Iberia aplicará a sus pilotos, representados por el Sepla, el plan de ajuste presentado el 9 de noviembre después de que ambas partes no hayan acercado posturas en la reunión que han mantenido. Los pilotos pedían un compromiso de crecimiento, para empezar a tratar el plan de viabilidad 2013-2017, que la empresa no está dispuesta a firmar.

La dirección de Iberia y el Sepla han vuelto a sentarse para fijar el punto de partida de la negociación del plan de viabilidad 2013-2017, pero la reunión ha finalizado sin fruto alguno.

Las condiciones del sindicato como punto de partida eran que la aerolínea incorporara al compromiso con los trabajadores de tierra y tripulación de cabina de pasajeros (TCP), que salió del SIMA el pasado 17 de diciembre, la total recuperación de la producción cedida a otras empresas y un compromiso de crecimiento en virtud de los acuerdos de fusión con British Airways.

Iberia no ha accedido a cambiar ni una sola coma del texto firmado con los sindicatos UGT, CC OO, Sitcpla, Asetma, USO y CTA Vuelo, y ha emplazado a los pilotos a un nuevo encuentro la próxima semana.
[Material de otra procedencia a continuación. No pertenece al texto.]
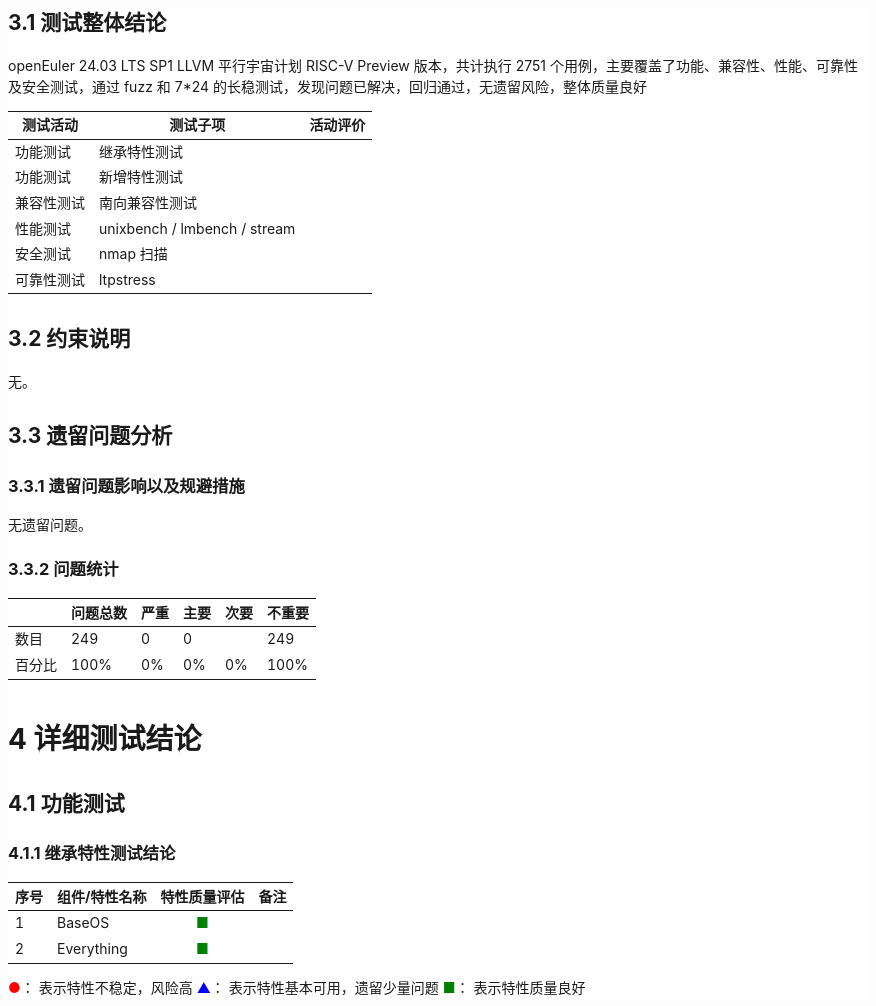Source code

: ## 3.1   测试整体结论

openEuler 24.03 LTS SP1 LLVM 平行宇宙计划 RISC-V Preview 版本，共计执行 2751 个用例，主要覆盖了功能、兼容性、性能、可靠性及安全测试，通过 fuzz 和 7*24 的长稳测试，发现问题已解决，回归通过，无遗留风险，整体质量良好

| 测试活动 | 测试子项 | 活动评价 |
| ------- | -------- | ------- |
| 功能测试 | 继承特性测试 |      |
| 功能测试 | 新增特性测试 |      |
| 兼容性测试 |  南向兼容性测试    |         |
| 性能测试 | unixbench / lmbench / stream  |         |
| 安全测试 | nmap 扫描 |    |
| 可靠性测试 | ltpstress |   |

## 3.2   约束说明

无。

## 3.3   遗留问题分析

### 3.3.1 遗留问题影响以及规避措施

无遗留问题。

### 3.3.2 问题统计

|        | 问题总数 | 严重 | 主要 | 次要 | 不重要 |
| ------ | -------- | ---- | ---- | ---- | ------ |
| 数目   |     249     |   0   |   0   |      |    249    |
| 百分比 |     100%     |   0%   |   0%   |   0%   |    100%    |

# 4 详细测试结论

## 4.1 功能测试

### 4.1.1 继承特性测试结论

| 序号 | 组件/特性名称 | 特性质量评估 | 备注 |
| --- | ----------- | :--------: | --- |
| 1 | BaseOS | <font color=green>■</font> |   |
| 2 | Everything | <font color=green>■</font> |   |

<font color=red>●</font>： 表示特性不稳定，风险高
<font color=blue>▲</font>： 表示特性基本可用，遗留少量问题
<font color=green>■</font>： 表示特性质量良好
Pero esta vez se tomará como plataforma de negociación lo marcado en el Plan de Transformación 2013-2015, en el que se prevén 537 despidos, de un total de 1,400 efectivos, y rebajas salariales del 25% para el personal que vuele en largo radio y del 40% en corto y medio radio.

Empresa y sindicatos de tierra y TCP vuelven a las conversaciones mañana jueves, mientras tendrá lugar una movilización en Madrid, a la que ha sido convocada toda la plantilla, en defensa del futuro de la compañía y de los puestos de trabajo, y para protestar por la oposición del consejero delegado de British Airways, Willie Walsh, a la negociación del plan de viabilidad de la aerolínea.